Stylistically, if not thematically, the D.V.-shot Taipei 101 is a departure for Hong, whose usual medium is black-and-white film mixed with found footage and layered with "authoritative voice, some type of music, and some sound effects." A University of Southern California film school dropout ("It wasn't for me"), Hong sees cinema as the ideal way to communicate ideas – as opposed to "just writing a paper, which is what you do in grad school." Before USC, Hong was briefly a Ph.D. candidate in philosophy at the University of Illinois; originally, he's from Minneapolis. His work is strongly influenced by San Franciscans Craig Baldwin ("to me, the ideal artist") and Bruce Conner; he's also a fan of Hans-Jürgen Syberberg's eight-hour experimental opus Hitler: A Film From Germany – to which Hong's first film, Condor: A Film from California, makes direct reference. For Hong, Syberberg's film demonstrates how "you could talk about issues that people don't talk about, and talk about it in a way that's more honest and forthright, or sometimes insulting."

Hong's Hitler fascination is most evident in his longest film, The Spear of Destiny: A Film for Everyone and No One, which debuted in 2004 and is in the process of being reedited into an entirely new film, SOD 2: Recapitulation (one segment, the four-minute "The Form of the Good" – a comment on the current war in Iraq, by way of Plato's parable of the cave – played as a self-contained short at the 2005 San Francisco International Film Festival). The original Spear of Destiny, which Hong now deems "too oblique," features a character who wears a Nazi uniform. "The idea of Hitler as an artist has always been interesting – the way of making politics a work of art," he says. Not coincidentally, he's also a Leni Riefenstahl admirer: she's "arguably the greatest filmmaker of the 20th century."

Of course, Hong is no goose-stepping fanatic. ("I grew up in Minnesota – people there love German stuff," he says when asked to explain the roots of his Hitler interest). But he does strive for moral ambiguity in his work, and he enjoys conflict, praising Mel Gibson's The Passion of the Christ for that reason: "I like that he courted so much controversy and used the controversy to sell tickets. I find that actually very ingenious." (Unlike Gibson, however, Hong prefers dealing with what he calls the "violence of ideas," rather than gory physical violence.) Hong's production company, Zukunftsmusik, employs a hammer logo that crystallizes the aim of his films. "It's sort of in your face, confrontational."

Next up for Hong is Total Mobilization, a nine-minute collaboration with artist Yin-Ju Chen that uses ants as a metaphor for immigrants. Unlike his previous films, it has no narration, just images (in one segment, ants swarm over an outline map of the United States).

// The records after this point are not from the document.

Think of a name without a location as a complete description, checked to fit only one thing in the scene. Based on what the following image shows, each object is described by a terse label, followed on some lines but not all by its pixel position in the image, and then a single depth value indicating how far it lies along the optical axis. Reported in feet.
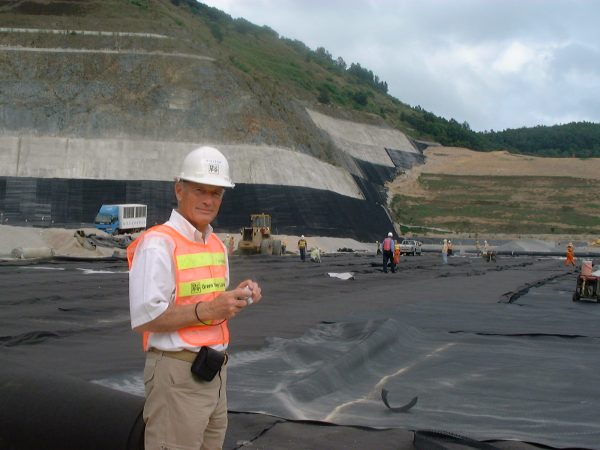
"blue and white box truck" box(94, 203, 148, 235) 150.51
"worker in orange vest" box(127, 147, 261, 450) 10.28
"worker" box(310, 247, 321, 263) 118.73
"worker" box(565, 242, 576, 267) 129.49
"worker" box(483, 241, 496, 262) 153.79
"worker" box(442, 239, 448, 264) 127.31
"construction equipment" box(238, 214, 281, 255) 138.31
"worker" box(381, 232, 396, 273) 94.78
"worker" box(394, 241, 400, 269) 104.07
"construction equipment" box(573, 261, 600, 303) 57.34
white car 186.09
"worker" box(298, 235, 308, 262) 120.78
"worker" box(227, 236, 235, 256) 145.28
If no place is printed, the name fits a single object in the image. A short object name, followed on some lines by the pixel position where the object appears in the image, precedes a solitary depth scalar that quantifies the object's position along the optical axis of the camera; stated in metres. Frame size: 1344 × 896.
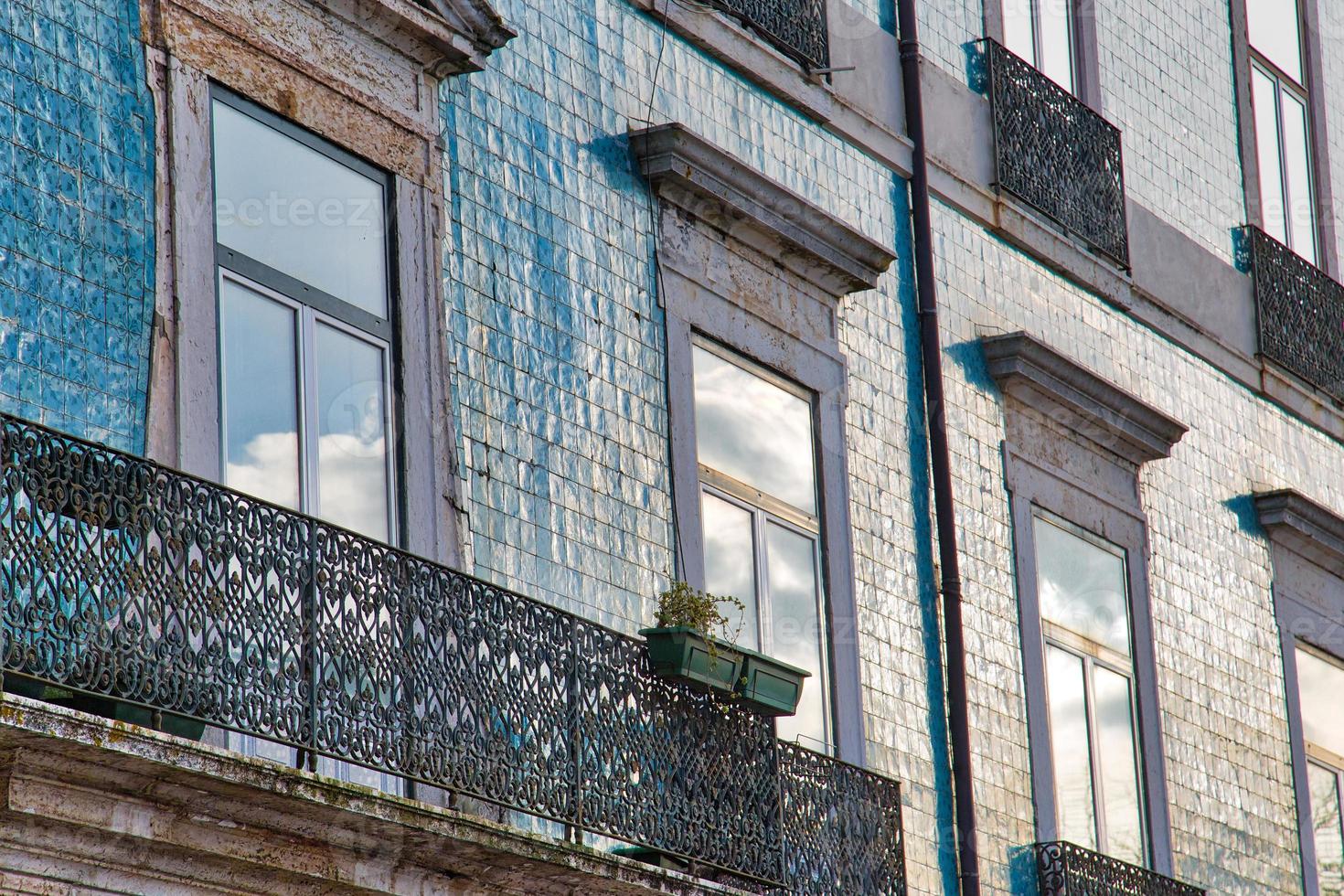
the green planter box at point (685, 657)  18.98
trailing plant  19.69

But don't expect Hong to be silenced any time soon. "Some people think 'experimental' just means 'shitty,' and frequently it does," he opines. "I'm experimental to the extent that I think a lot of what I do stinks. But at least I tried to do something different."

Overall, he's surprisingly optimistic when it comes to filmmaking. "I like to attack greater issues. And if I can piss someone off enough where they actually want to make something themselves, I think I will have succeeded."

'Total Mobilization' plays as part of "Pirated: A Post Asian Perspective," Tues/24, 8 p.m., SomArts Cultural Center, 934 Brannan, S.F. $5.